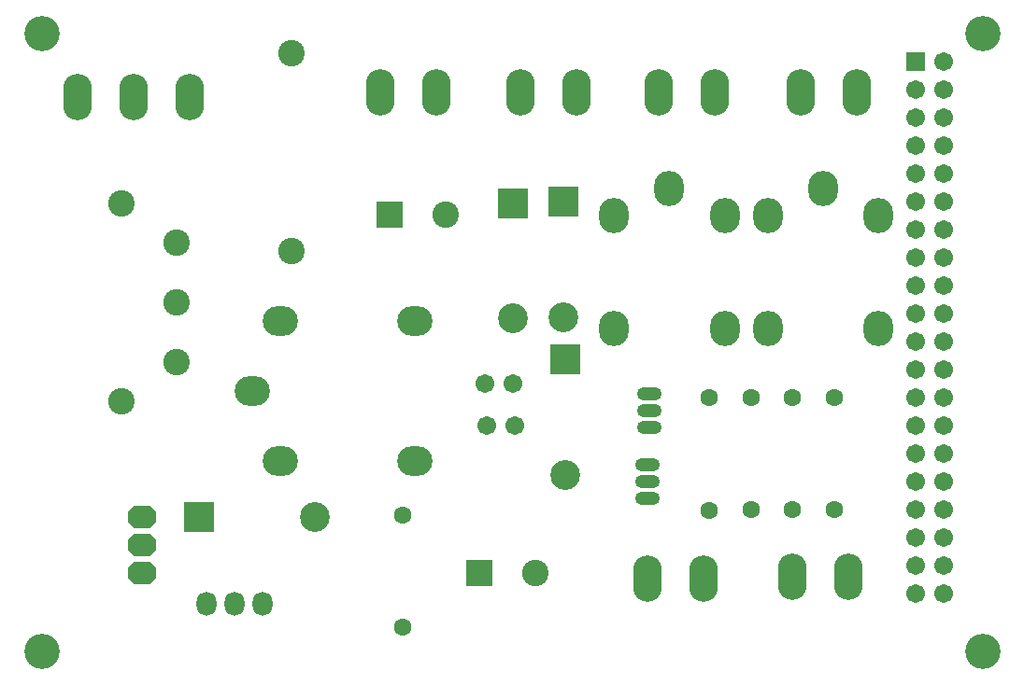
<source format=gbs>
G04*
G04 #@! TF.GenerationSoftware,Altium Limited,Altium Designer,18.0.11 (651)*
G04*
G04 Layer_Color=16711935*
%FSTAX44Y44*%
%MOMM*%
G71*
G01*
G75*
%ADD16C,3.2032*%
%ADD17C,1.6032*%
%ADD18C,2.4032*%
%ADD19R,2.4032X2.4032*%
%ADD20C,1.7032*%
%ADD21C,2.7032*%
%ADD22R,2.7032X2.7032*%
%ADD23R,1.7032X1.7032*%
%ADD24O,2.2352X1.2192*%
%ADD25O,3.2032X2.7032*%
G04:AMPARAMS|DCode=26|XSize=1.9812mm|YSize=2.4892mm|CornerRadius=0mm|HoleSize=0mm|Usage=FLASHONLY|Rotation=90.000|XOffset=0mm|YOffset=0mm|HoleType=Round|Shape=Octagon|*
%AMOCTAGOND26*
4,1,8,-1.2446,-0.4953,-1.2446,0.4953,-0.7493,0.9906,0.7493,0.9906,1.2446,0.4953,1.2446,-0.4953,0.7493,-0.9906,-0.7493,-0.9906,-1.2446,-0.4953,0.0*
%
%ADD26OCTAGOND26*%

%ADD27R,2.7032X2.7032*%
%ADD28O,1.8032X2.2032*%
%ADD29O,2.6032X4.2032*%
%ADD30O,2.7032X3.2032*%
D16*
X0003048Y0003048D02*
D03*
X0088265Y0059055D02*
D03*
Y0003048D02*
D03*
X0003048Y0059055D02*
D03*
D17*
X0035687Y0015387D02*
D03*
Y0005187D02*
D03*
X0074803Y0026055D02*
D03*
Y0015855D02*
D03*
X0070993D02*
D03*
Y0026055D02*
D03*
X006731D02*
D03*
Y0015855D02*
D03*
X00635Y0026035D02*
D03*
Y0015835D02*
D03*
D18*
X0039624Y0042672D02*
D03*
X0047752Y001016D02*
D03*
X001524Y0034671D02*
D03*
X001024Y0025721D02*
D03*
X001524Y0040121D02*
D03*
X001024Y0043621D02*
D03*
X001524Y0029221D02*
D03*
X0025654Y003937D02*
D03*
Y0057277D02*
D03*
D19*
X0034544Y0042672D02*
D03*
X0042672Y001016D02*
D03*
D20*
X004572Y0027305D02*
D03*
X004318D02*
D03*
X0084709Y0056515D02*
D03*
Y0008255D02*
D03*
X0082169D02*
D03*
X0084709Y0010795D02*
D03*
X0082169D02*
D03*
X0084709Y0013335D02*
D03*
X0082169D02*
D03*
X0084709Y0015875D02*
D03*
X0082169D02*
D03*
X0084709Y0018415D02*
D03*
X0082169D02*
D03*
X0084709Y0020955D02*
D03*
X0082169D02*
D03*
X0084709Y0023495D02*
D03*
X0082169D02*
D03*
X0084709Y0026035D02*
D03*
X0082169D02*
D03*
X0084709Y0028575D02*
D03*
X0082169D02*
D03*
X0084709Y0031115D02*
D03*
X0082169D02*
D03*
X0084709Y0033655D02*
D03*
X0082169D02*
D03*
X0084709Y0036195D02*
D03*
X0082169D02*
D03*
X0084709Y0038735D02*
D03*
X0082169D02*
D03*
X0084709Y0041275D02*
D03*
X0082169D02*
D03*
X0084709Y0043815D02*
D03*
X0082169D02*
D03*
X0084709Y0046355D02*
D03*
X0082169D02*
D03*
X0084709Y0048895D02*
D03*
X0082169D02*
D03*
X0084709Y0051435D02*
D03*
X0082169D02*
D03*
X0084709Y0053975D02*
D03*
X0082169D02*
D03*
X0045847Y0023495D02*
D03*
X0043307D02*
D03*
D21*
X0050419Y001905D02*
D03*
X0027732Y001524D02*
D03*
X004572Y0033228D02*
D03*
X0050292Y0033355D02*
D03*
D22*
X0050419Y002951D02*
D03*
X004572Y0043688D02*
D03*
X0050292Y0043815D02*
D03*
D23*
X0082169Y0056515D02*
D03*
D24*
X0058039Y0026416D02*
D03*
Y0024892D02*
D03*
Y0023368D02*
D03*
X0057912Y0019939D02*
D03*
Y0018415D02*
D03*
Y0016891D02*
D03*
D25*
X002213Y002667D02*
D03*
X002467Y003302D02*
D03*
Y002032D02*
D03*
X003683Y003302D02*
D03*
Y002032D02*
D03*
D26*
X0012065Y001524D02*
D03*
Y00127D02*
D03*
Y001016D02*
D03*
D27*
X0017272Y001524D02*
D03*
D28*
X0022987Y0007366D02*
D03*
X0020447D02*
D03*
X0017907D02*
D03*
D29*
X0062992Y0009652D02*
D03*
X0057912D02*
D03*
X0076073Y0009779D02*
D03*
X0070993D02*
D03*
X0071755Y0053721D02*
D03*
X0076835D02*
D03*
X0058928D02*
D03*
X0064008D02*
D03*
X0046355D02*
D03*
X0051435D02*
D03*
X0033655D02*
D03*
X0038735D02*
D03*
X0006223Y005334D02*
D03*
X0011303D02*
D03*
X0016383D02*
D03*
D30*
X0073834Y0045045D02*
D03*
X0078834Y0042545D02*
D03*
X0068834D02*
D03*
X0078834Y0032345D02*
D03*
X0068834D02*
D03*
X0059897Y0045045D02*
D03*
X0064897Y0042545D02*
D03*
X0054897D02*
D03*
X0064897Y0032345D02*
D03*
X0054897D02*
D03*
M02*

</source>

**Prompt**: The answer should consist of every line above, exact and free of images.

**Answer space**:
<source format=gbs>
G04*
G04 #@! TF.GenerationSoftware,Altium Limited,Altium Designer,18.0.11 (651)*
G04*
G04 Layer_Color=16711935*
%FSTAX44Y44*%
%MOMM*%
G71*
G01*
G75*
%ADD16C,3.2032*%
%ADD17C,1.6032*%
%ADD18C,2.4032*%
%ADD19R,2.4032X2.4032*%
%ADD20C,1.7032*%
%ADD21C,2.7032*%
%ADD22R,2.7032X2.7032*%
%ADD23R,1.7032X1.7032*%
%ADD24O,2.2352X1.2192*%
%ADD25O,3.2032X2.7032*%
G04:AMPARAMS|DCode=26|XSize=1.9812mm|YSize=2.4892mm|CornerRadius=0mm|HoleSize=0mm|Usage=FLASHONLY|Rotation=90.000|XOffset=0mm|YOffset=0mm|HoleType=Round|Shape=Octagon|*
%AMOCTAGOND26*
4,1,8,-1.2446,-0.4953,-1.2446,0.4953,-0.7493,0.9906,0.7493,0.9906,1.2446,0.4953,1.2446,-0.4953,0.7493,-0.9906,-0.7493,-0.9906,-1.2446,-0.4953,0.0*
%
%ADD26OCTAGOND26*%

%ADD27R,2.7032X2.7032*%
%ADD28O,1.8032X2.2032*%
%ADD29O,2.6032X4.2032*%
%ADD30O,2.7032X3.2032*%
D16*
X0003048Y0003048D02*
D03*
X0088265Y0059055D02*
D03*
Y0003048D02*
D03*
X0003048Y0059055D02*
D03*
D17*
X0035687Y0015387D02*
D03*
Y0005187D02*
D03*
X0074803Y0026055D02*
D03*
Y0015855D02*
D03*
X0070993D02*
D03*
Y0026055D02*
D03*
X006731D02*
D03*
Y0015855D02*
D03*
X00635Y0026035D02*
D03*
Y0015835D02*
D03*
D18*
X0039624Y0042672D02*
D03*
X0047752Y001016D02*
D03*
X001524Y0034671D02*
D03*
X001024Y0025721D02*
D03*
X001524Y0040121D02*
D03*
X001024Y0043621D02*
D03*
X001524Y0029221D02*
D03*
X0025654Y003937D02*
D03*
Y0057277D02*
D03*
D19*
X0034544Y0042672D02*
D03*
X0042672Y001016D02*
D03*
D20*
X004572Y0027305D02*
D03*
X004318D02*
D03*
X0084709Y0056515D02*
D03*
Y0008255D02*
D03*
X0082169D02*
D03*
X0084709Y0010795D02*
D03*
X0082169D02*
D03*
X0084709Y0013335D02*
D03*
X0082169D02*
D03*
X0084709Y0015875D02*
D03*
X0082169D02*
D03*
X0084709Y0018415D02*
D03*
X0082169D02*
D03*
X0084709Y0020955D02*
D03*
X0082169D02*
D03*
X0084709Y0023495D02*
D03*
X0082169D02*
D03*
X0084709Y0026035D02*
D03*
X0082169D02*
D03*
X0084709Y0028575D02*
D03*
X0082169D02*
D03*
X0084709Y0031115D02*
D03*
X0082169D02*
D03*
X0084709Y0033655D02*
D03*
X0082169D02*
D03*
X0084709Y0036195D02*
D03*
X0082169D02*
D03*
X0084709Y0038735D02*
D03*
X0082169D02*
D03*
X0084709Y0041275D02*
D03*
X0082169D02*
D03*
X0084709Y0043815D02*
D03*
X0082169D02*
D03*
X0084709Y0046355D02*
D03*
X0082169D02*
D03*
X0084709Y0048895D02*
D03*
X0082169D02*
D03*
X0084709Y0051435D02*
D03*
X0082169D02*
D03*
X0084709Y0053975D02*
D03*
X0082169D02*
D03*
X0045847Y0023495D02*
D03*
X0043307D02*
D03*
D21*
X0050419Y001905D02*
D03*
X0027732Y001524D02*
D03*
X004572Y0033228D02*
D03*
X0050292Y0033355D02*
D03*
D22*
X0050419Y002951D02*
D03*
X004572Y0043688D02*
D03*
X0050292Y0043815D02*
D03*
D23*
X0082169Y0056515D02*
D03*
D24*
X0058039Y0026416D02*
D03*
Y0024892D02*
D03*
Y0023368D02*
D03*
X0057912Y0019939D02*
D03*
Y0018415D02*
D03*
Y0016891D02*
D03*
D25*
X002213Y002667D02*
D03*
X002467Y003302D02*
D03*
Y002032D02*
D03*
X003683Y003302D02*
D03*
Y002032D02*
D03*
D26*
X0012065Y001524D02*
D03*
Y00127D02*
D03*
Y001016D02*
D03*
D27*
X0017272Y001524D02*
D03*
D28*
X0022987Y0007366D02*
D03*
X0020447D02*
D03*
X0017907D02*
D03*
D29*
X0062992Y0009652D02*
D03*
X0057912D02*
D03*
X0076073Y0009779D02*
D03*
X0070993D02*
D03*
X0071755Y0053721D02*
D03*
X0076835D02*
D03*
X0058928D02*
D03*
X0064008D02*
D03*
X0046355D02*
D03*
X0051435D02*
D03*
X0033655D02*
D03*
X0038735D02*
D03*
X0006223Y005334D02*
D03*
X0011303D02*
D03*
X0016383D02*
D03*
D30*
X0073834Y0045045D02*
D03*
X0078834Y0042545D02*
D03*
X0068834D02*
D03*
X0078834Y0032345D02*
D03*
X0068834D02*
D03*
X0059897Y0045045D02*
D03*
X0064897Y0042545D02*
D03*
X0054897D02*
D03*
X0064897Y0032345D02*
D03*
X0054897D02*
D03*
M02*

</source>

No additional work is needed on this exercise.